San Francisco is one of America's wealthiest regions and home to the some of the world's most successful technology companies, like Google and Twitter. But not everyone has benefited from the strong local economy.
"While it may seem incongruous to you, it may be sort of helping to accelerate the problem of the lack of affordable housing," said Brian Sullivan, Supervisory Public Affairs Specialist at the U.S. Department of Housing and Urban Development.
As the tech industry grew, housing prices skyrocketed. In the first half of this year, the average house price rose by $205,000—the largest six-month increase in history. It's not much easier for renters out there, either.
San Francisco isn't the only tech hub in America, though. Over the past few years, several imitators have popped up around the country, like Silicon Prairie in the Midwest and Silicon Hills in the South. If those areas see an influx of high-paying tech jobs at the same rate San Francisco has, they might have to prepare to deal with the same affordable housing problem.
"City and county and state planners have really gotta give serious attention to whether or not a housing market can absorb these new industries without, at the same time, creating all this rent burden on those people that have maybe grown up there," Sullivan said.

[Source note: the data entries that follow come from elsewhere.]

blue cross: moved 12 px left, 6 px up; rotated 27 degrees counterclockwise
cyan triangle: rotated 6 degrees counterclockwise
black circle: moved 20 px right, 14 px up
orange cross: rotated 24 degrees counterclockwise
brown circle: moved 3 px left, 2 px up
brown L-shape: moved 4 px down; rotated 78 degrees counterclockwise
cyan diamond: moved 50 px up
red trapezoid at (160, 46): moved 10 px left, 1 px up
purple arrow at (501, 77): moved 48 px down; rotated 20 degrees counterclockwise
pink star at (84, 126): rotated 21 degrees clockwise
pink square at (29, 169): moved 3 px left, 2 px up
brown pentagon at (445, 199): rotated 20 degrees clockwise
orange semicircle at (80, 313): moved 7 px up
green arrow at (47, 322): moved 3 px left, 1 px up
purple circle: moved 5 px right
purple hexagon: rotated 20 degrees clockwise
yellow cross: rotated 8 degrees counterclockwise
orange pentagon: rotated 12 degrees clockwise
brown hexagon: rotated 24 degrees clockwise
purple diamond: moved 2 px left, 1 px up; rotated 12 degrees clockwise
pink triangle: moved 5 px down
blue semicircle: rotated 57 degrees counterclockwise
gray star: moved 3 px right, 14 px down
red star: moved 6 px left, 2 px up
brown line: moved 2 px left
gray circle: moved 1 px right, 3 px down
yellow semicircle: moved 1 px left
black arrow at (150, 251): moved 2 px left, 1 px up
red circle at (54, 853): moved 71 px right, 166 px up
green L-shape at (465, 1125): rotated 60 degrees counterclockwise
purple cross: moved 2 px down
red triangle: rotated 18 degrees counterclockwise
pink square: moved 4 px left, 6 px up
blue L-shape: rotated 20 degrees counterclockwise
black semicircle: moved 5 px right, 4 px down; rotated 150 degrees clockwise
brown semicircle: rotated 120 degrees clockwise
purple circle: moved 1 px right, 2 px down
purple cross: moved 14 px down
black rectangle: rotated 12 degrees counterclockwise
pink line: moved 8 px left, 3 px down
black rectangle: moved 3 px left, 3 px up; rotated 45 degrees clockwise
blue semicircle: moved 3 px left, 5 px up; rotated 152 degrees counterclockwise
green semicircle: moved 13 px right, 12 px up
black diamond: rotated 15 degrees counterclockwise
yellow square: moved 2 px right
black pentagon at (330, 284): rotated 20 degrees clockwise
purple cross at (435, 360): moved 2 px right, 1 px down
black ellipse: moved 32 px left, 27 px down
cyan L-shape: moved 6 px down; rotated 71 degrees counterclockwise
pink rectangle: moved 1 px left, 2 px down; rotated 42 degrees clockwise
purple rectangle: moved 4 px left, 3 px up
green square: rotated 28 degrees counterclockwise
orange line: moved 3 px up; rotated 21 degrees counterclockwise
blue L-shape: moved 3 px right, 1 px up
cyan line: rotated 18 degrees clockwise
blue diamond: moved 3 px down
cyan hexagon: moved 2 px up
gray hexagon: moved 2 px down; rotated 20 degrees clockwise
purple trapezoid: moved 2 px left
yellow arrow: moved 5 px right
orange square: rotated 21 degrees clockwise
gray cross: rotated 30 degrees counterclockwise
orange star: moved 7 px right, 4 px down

In Atlanta, GA—known as Silicon Peach—rent prices grew 4 percent year-over-year. During the same period, home prices jumped 8 percent. While it's too early to tell how, if at all, the booming tech scene has influenced that, it's clear that there's less affordable housing available—even as the regional economy flourishes.
While the U.S. has made progress by decreasing the number of homeless veterans and those experiencing chronic homelessness, the lack of affordable housing has become a new headwind to battle.